Without the pictures, give the records again exactly as they appear.
==================================================
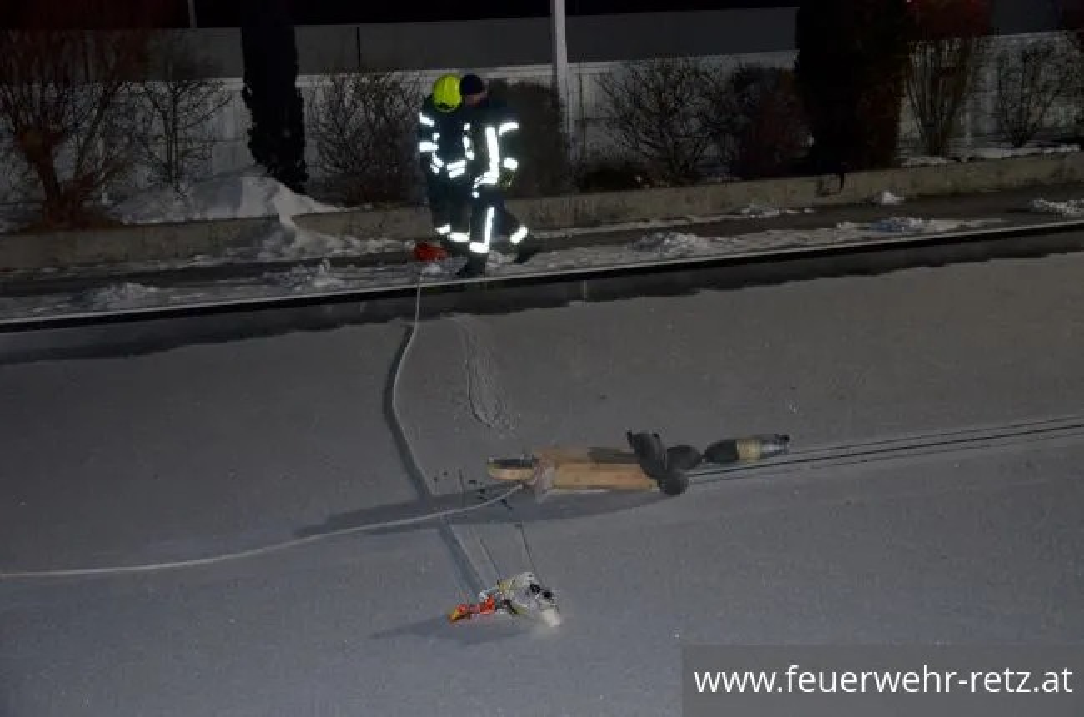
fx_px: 1892
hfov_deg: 32.0
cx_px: 542
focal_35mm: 63
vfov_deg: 21.5
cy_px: 358
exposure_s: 1/60
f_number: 4.8
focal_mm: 42
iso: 3200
==================================================
## [Solution below]
fx_px: 1892
hfov_deg: 32.0
cx_px: 542
focal_35mm: 63
vfov_deg: 21.5
cy_px: 358
exposure_s: 1/60
f_number: 4.8
focal_mm: 42
iso: 3200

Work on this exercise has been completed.